I loved the theatre so much I decided not to aspire to be a professional actor. (I have, of course, become a real estate broker, and I’m open to the premise that performers in both fields have more than a few skills in common.)

By the time I graduated with a theatre degree in 1974, I knew I had talent. I also knew I wasn’t good enough. Not by my standards. Not to do justice to a craft I held as holy.
Why holy?
Growing up, my Dad, the original Rosey, was drama editor for the New York Post. For the sake of his son, he assigned himself to review children’s shows; we would see as many as four a weekend. (Though my memory is vague, I don’t believe he ever turned in a negative review.)

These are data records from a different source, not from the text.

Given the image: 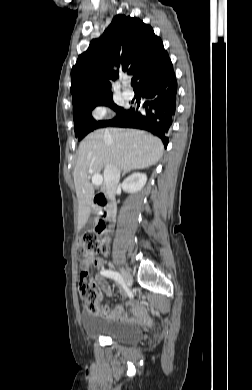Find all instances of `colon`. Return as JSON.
<instances>
[{
    "instance_id": "colon-1",
    "label": "colon",
    "mask_w": 252,
    "mask_h": 390,
    "mask_svg": "<svg viewBox=\"0 0 252 390\" xmlns=\"http://www.w3.org/2000/svg\"><path fill=\"white\" fill-rule=\"evenodd\" d=\"M107 252L105 238L97 232L86 234L79 242L77 255L81 262L95 258L97 255ZM80 291L82 297L87 301V307L90 312L99 313L100 294L90 279L88 272L80 274Z\"/></svg>"
}]
</instances>
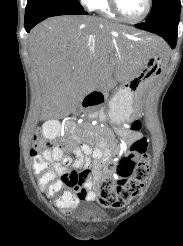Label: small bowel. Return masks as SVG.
Masks as SVG:
<instances>
[{
  "label": "small bowel",
  "mask_w": 183,
  "mask_h": 246,
  "mask_svg": "<svg viewBox=\"0 0 183 246\" xmlns=\"http://www.w3.org/2000/svg\"><path fill=\"white\" fill-rule=\"evenodd\" d=\"M124 144L131 147L132 144L141 138L137 130L117 129ZM76 139L90 140L95 146L91 147L87 143L74 146L72 152L77 159L71 164L70 155L64 152V145H57L52 150L45 151L43 157L52 164V173L59 178H78L69 185L62 183L60 179L54 182V188L50 187L47 193L50 195L60 193L58 205L64 211H71L80 201H94L96 193L93 184L101 178V169L112 156L115 141L110 130L97 128L92 131H83ZM89 158L93 159L91 164ZM77 173H67V172ZM82 171V173H80ZM44 189L45 181L40 180Z\"/></svg>",
  "instance_id": "1"
}]
</instances>
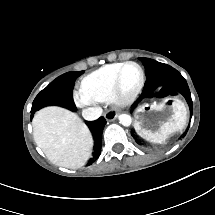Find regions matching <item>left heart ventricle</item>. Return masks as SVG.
<instances>
[{"mask_svg":"<svg viewBox=\"0 0 215 215\" xmlns=\"http://www.w3.org/2000/svg\"><path fill=\"white\" fill-rule=\"evenodd\" d=\"M120 75L121 84L119 88L123 90H128L131 93L138 80V71L133 66H126L123 68Z\"/></svg>","mask_w":215,"mask_h":215,"instance_id":"obj_1","label":"left heart ventricle"}]
</instances>
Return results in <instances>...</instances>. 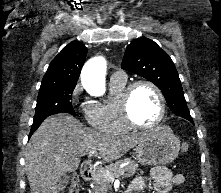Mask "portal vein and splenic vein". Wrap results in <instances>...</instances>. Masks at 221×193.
<instances>
[{
    "label": "portal vein and splenic vein",
    "mask_w": 221,
    "mask_h": 193,
    "mask_svg": "<svg viewBox=\"0 0 221 193\" xmlns=\"http://www.w3.org/2000/svg\"><path fill=\"white\" fill-rule=\"evenodd\" d=\"M96 152H97V149H96V148H92V149L89 151V157L92 156V155H94ZM124 173H125L124 170H120V171L118 172V176H122V175H124ZM104 176H105L106 178H108L110 181H114V180H115V176H114L112 173L108 172V171L104 172Z\"/></svg>",
    "instance_id": "obj_1"
}]
</instances>
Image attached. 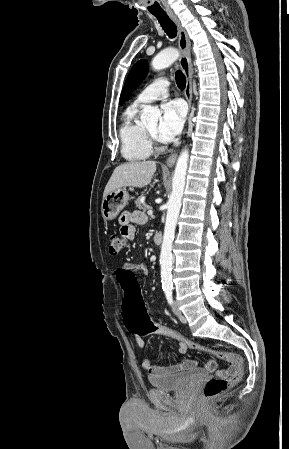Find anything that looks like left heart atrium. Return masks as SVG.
I'll list each match as a JSON object with an SVG mask.
<instances>
[{
    "instance_id": "39dd6f15",
    "label": "left heart atrium",
    "mask_w": 289,
    "mask_h": 449,
    "mask_svg": "<svg viewBox=\"0 0 289 449\" xmlns=\"http://www.w3.org/2000/svg\"><path fill=\"white\" fill-rule=\"evenodd\" d=\"M162 116L158 125V138L164 143L175 140L184 124L185 109L179 101L165 102L161 106Z\"/></svg>"
}]
</instances>
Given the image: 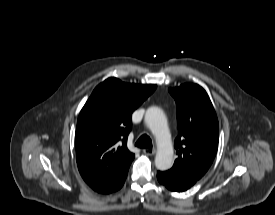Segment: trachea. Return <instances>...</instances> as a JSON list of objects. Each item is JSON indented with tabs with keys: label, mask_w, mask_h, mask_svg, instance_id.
I'll return each instance as SVG.
<instances>
[{
	"label": "trachea",
	"mask_w": 275,
	"mask_h": 215,
	"mask_svg": "<svg viewBox=\"0 0 275 215\" xmlns=\"http://www.w3.org/2000/svg\"><path fill=\"white\" fill-rule=\"evenodd\" d=\"M135 145L139 148L151 149L152 141L148 135L144 134L139 137Z\"/></svg>",
	"instance_id": "3493384b"
}]
</instances>
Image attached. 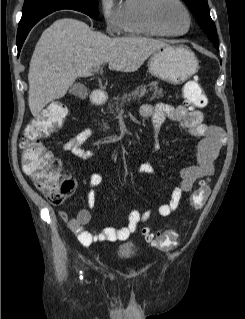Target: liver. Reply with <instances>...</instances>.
<instances>
[{
    "label": "liver",
    "mask_w": 245,
    "mask_h": 319,
    "mask_svg": "<svg viewBox=\"0 0 245 319\" xmlns=\"http://www.w3.org/2000/svg\"><path fill=\"white\" fill-rule=\"evenodd\" d=\"M165 42L147 37L110 38L83 21L56 20L41 35L29 67L28 103L33 116L62 98L78 77L108 63L113 71L135 72Z\"/></svg>",
    "instance_id": "6515ba94"
}]
</instances>
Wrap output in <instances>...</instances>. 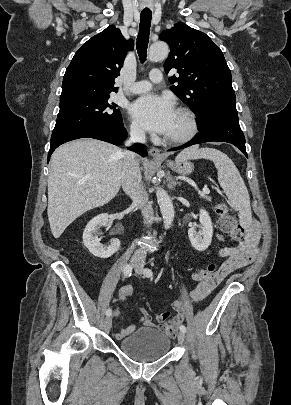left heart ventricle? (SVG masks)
Instances as JSON below:
<instances>
[{"label": "left heart ventricle", "mask_w": 291, "mask_h": 405, "mask_svg": "<svg viewBox=\"0 0 291 405\" xmlns=\"http://www.w3.org/2000/svg\"><path fill=\"white\" fill-rule=\"evenodd\" d=\"M187 130V122L185 117L179 112H175L172 126L166 136H179Z\"/></svg>", "instance_id": "obj_1"}]
</instances>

As soon as I was old enough—and probably long before—I became a Broadway and off-Broadway regular. With tickets free and a phone call away, I saw a lot. I still get chills remembering James Earl Jones in “The Great White Hope” and George C. Scott in “Death of a Salesman.” (Another memorable moment was seeing Mohammad Ali, after he’d been stripped of his heavyweight crown, parading down the aisle past me in a short-lived and forgettable musical “Buck White.”
And imagine what the dinner table conversation sounded like, with parents who never missed an opening. The debates were particularly hot, and ongoing, about the succession of actors playing Tevye in “Fiddler on the Roof.” Who was better, Herschel Bernardi or the original Zero Mostel?
So when I settled in Ashland, the home of the Oregon Shakespeare Festival, it felt like coming home. Of course, with the quality of the productions at OSF and the other companies here, am continually reminded why I didn’t aspire to become an actor.